Service design is a method for creating programs and services that are desirable and accessible to their intended audience. We employ service design to ensure that public services address the needs of the community, and that the people, process, and infrastructure of services are aligned to deliver on those needs.
Well-designed services often mean the difference between someone getting access to crucial public services or going without. Whether your team provides workforce development services to people experiencing homelessness, building permits to residents, or counseling services to city employees, service design is a helpful tool to improve your programs’s effectiveness and impact.
Our work focuses on evaluating services and co-designing improvements, resulting in:
- Nuanced understanding of your audience and their needs. We believe that designing for the ‘average customer’ can further marginalize the communities and individuals that we hope to serve. Identifying the differences within a stakeholder group can help to better align your intent with your impact.

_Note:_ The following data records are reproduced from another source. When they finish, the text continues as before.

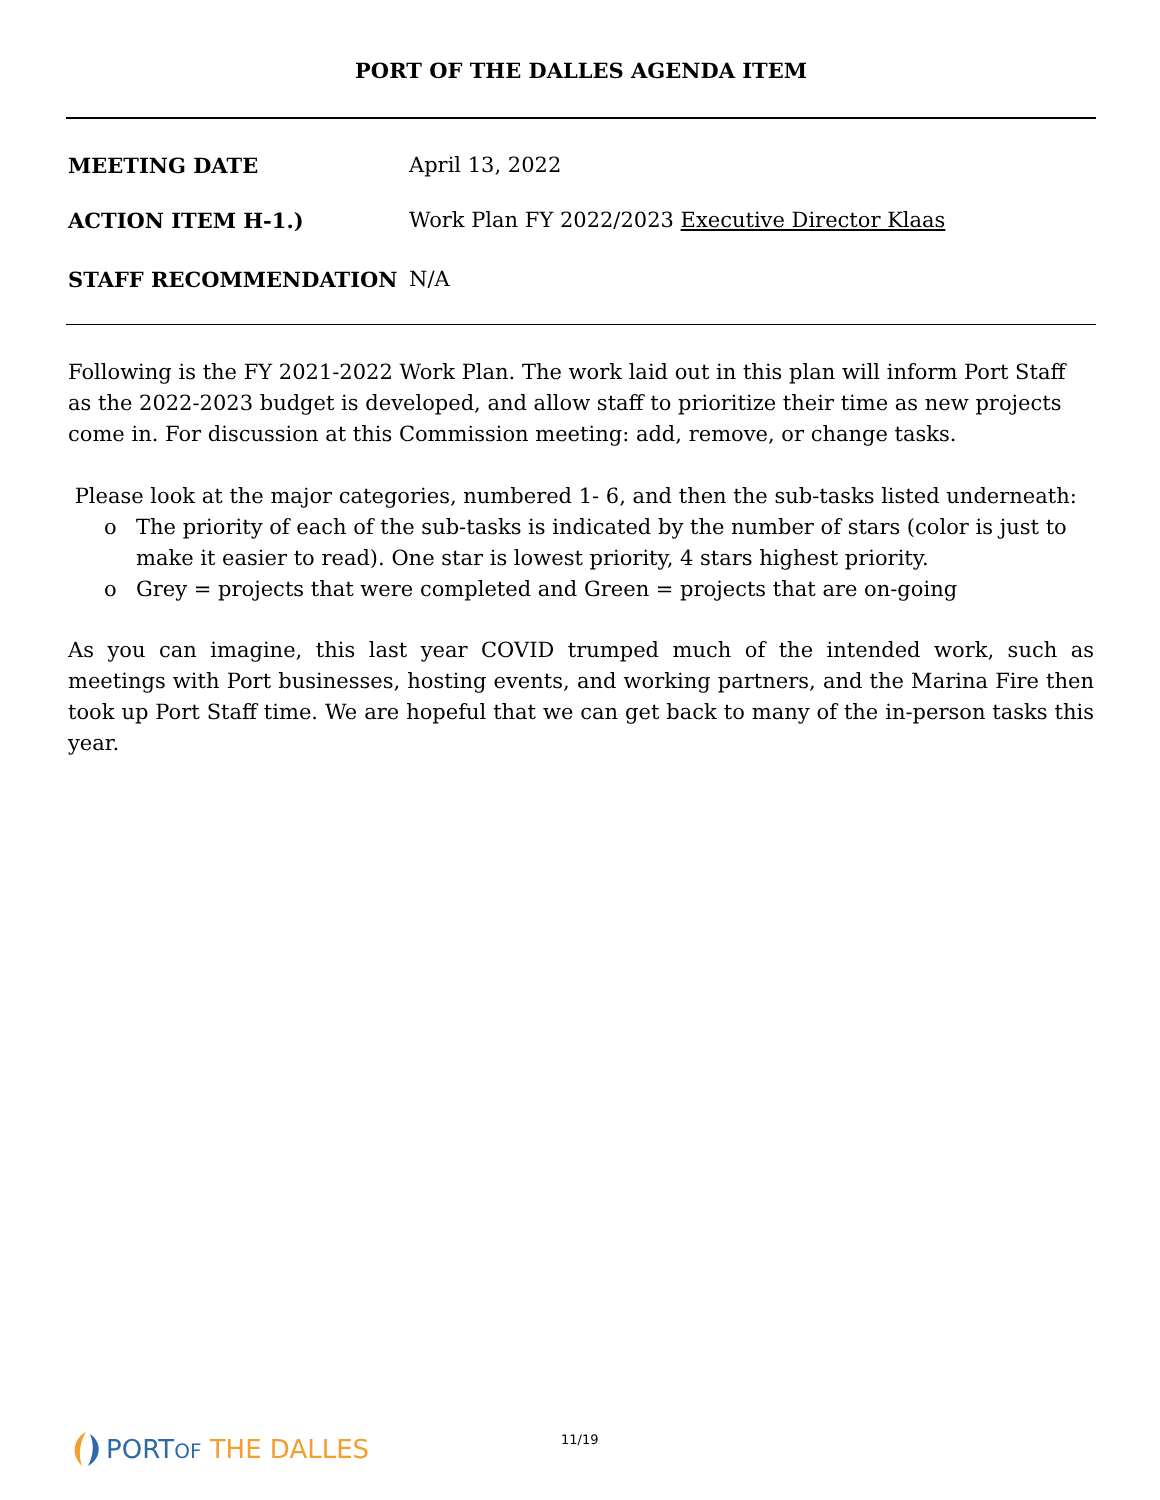PORT OF THE DALLES AGENDA ITEM
MEETING DATE April 13, 2022
ACTION ITEM H-1.) Work Plan FY 2022/2023 Executive Director Klaas
STAFF RECOMMENDATION N/A
Following is the FY 2021-2022 Work Plan. The work laid out in this plan will inform Port Staff as the 2022-2023 budget is developed, and allow staff to prioritize their time as new projects come in. For discussion at this Commission meeting: add, remove, or change tasks.
Please look at the major categories, numbered 1- 6, and then the sub-tasks listed underneath:
o The priority of each of the sub-tasks is indicated by the number of stars (color is just to make it easier to read). One star is lowest priority, 4 stars highest priority.
o Grey = projects that were completed and Green = projects that are on-going
As you can imagine, this last year COVID trumped much of the intended work, such as meetings with Port businesses, hosting events, and working partners, and the Marina Fire then took up Port Staff time. We are hopeful that we can get back to many of the in-person tasks this year.
PORTOF THE DALLES
11/19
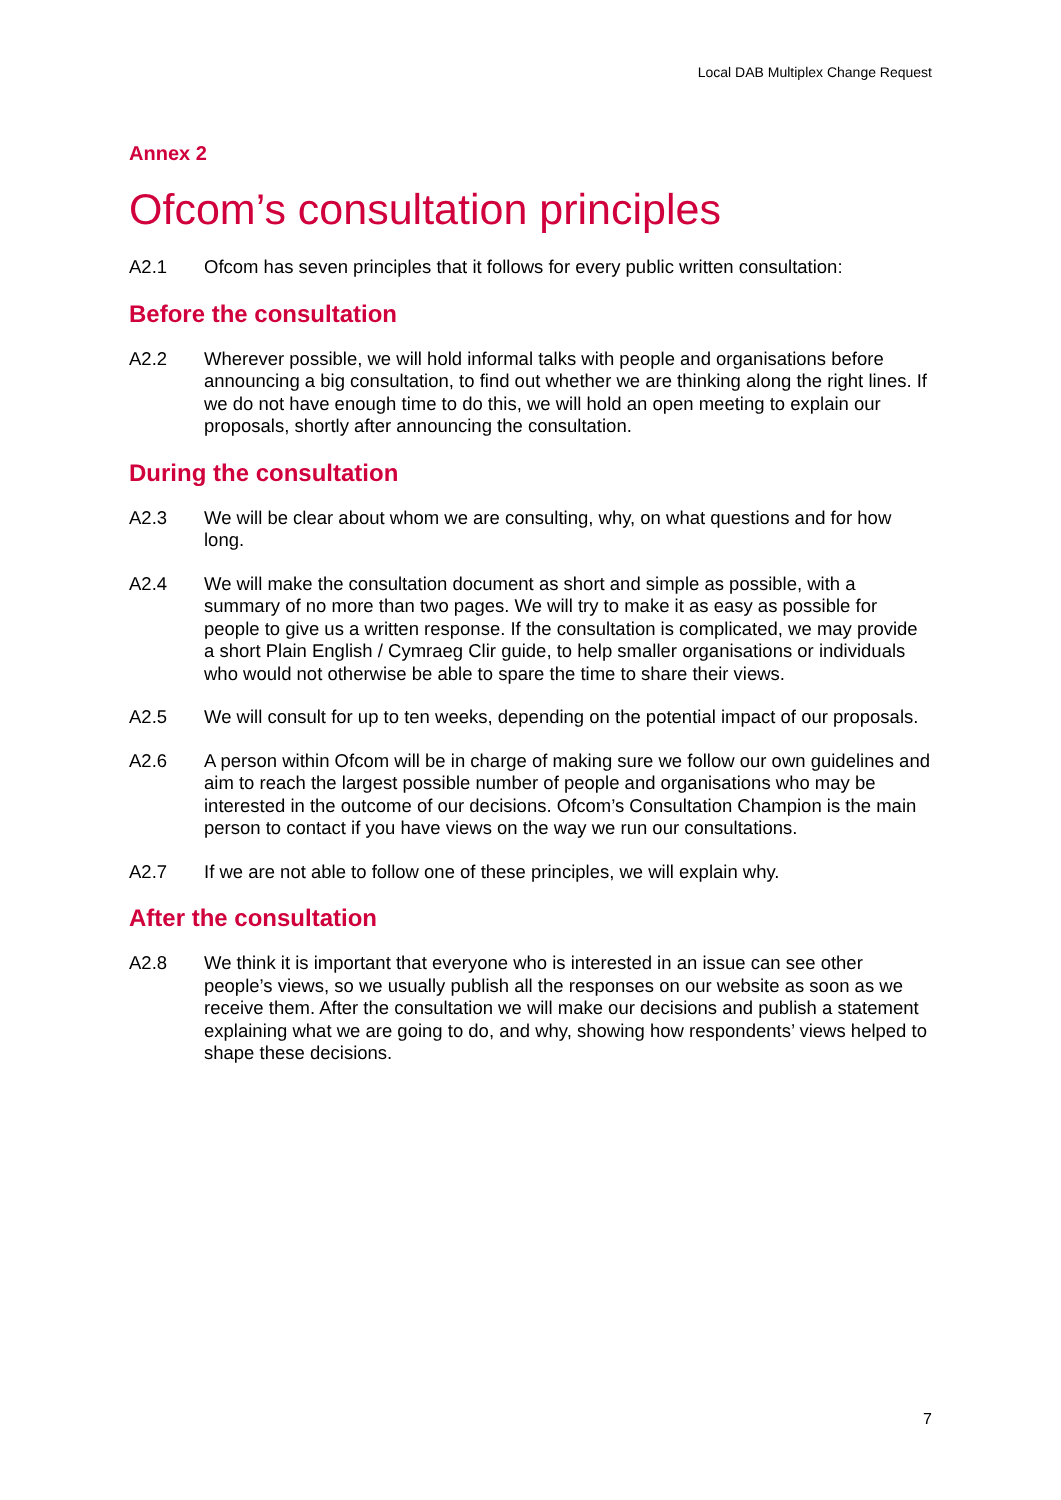Local DAB Multiplex Change Request
Annex 2
Ofcom’s consultation principles
A2.1 Ofcom has seven principles that it follows for every public written consultation:
Before the consultation
A2.2 Wherever possible, we will hold informal talks with people and organisations before announcing a big consultation, to find out whether we are thinking along the right lines. If we do not have enough time to do this, we will hold an open meeting to explain our proposals, shortly after announcing the consultation.
During the consultation
A2.3 We will be clear about whom we are consulting, why, on what questions and for how long.
A2.4 We will make the consultation document as short and simple as possible, with a summary of no more than two pages. We will try to make it as easy as possible for people to give us a written response. If the consultation is complicated, we may provide a short Plain English / Cymraeg Clir guide, to help smaller organisations or individuals who would not otherwise be able to spare the time to share their views.
A2.5 We will consult for up to ten weeks, depending on the potential impact of our proposals.
A2.6 A person within Ofcom will be in charge of making sure we follow our own guidelines and aim to reach the largest possible number of people and organisations who may be interested in the outcome of our decisions. Ofcom’s Consultation Champion is the main person to contact if you have views on the way we run our consultations.
A2.7 If we are not able to follow one of these principles, we will explain why.
After the consultation
A2.8 We think it is important that everyone who is interested in an issue can see other people’s views, so we usually publish all the responses on our website as soon as we receive them. After the consultation we will make our decisions and publish a statement explaining what we are going to do, and why, showing how respondents’ views helped to shape these decisions.
7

- Clear process maps that help visualize the structure of existing services and align stakeholders around opportunities for improvement.
- Consensus and a commitment to change. Participatory service design – meaningfully engaging stakeholders in the design (and decision) process – helps develop ownership of and commitment to continual service improvement.
- Actionable design recommendations that are rooted in the needs of both the intended ‘customer’ and the humans delivering the service. By clearly defining challenges and collaboratively exploring solutions, we ensure people’s experiences and needs are translated into practical next steps.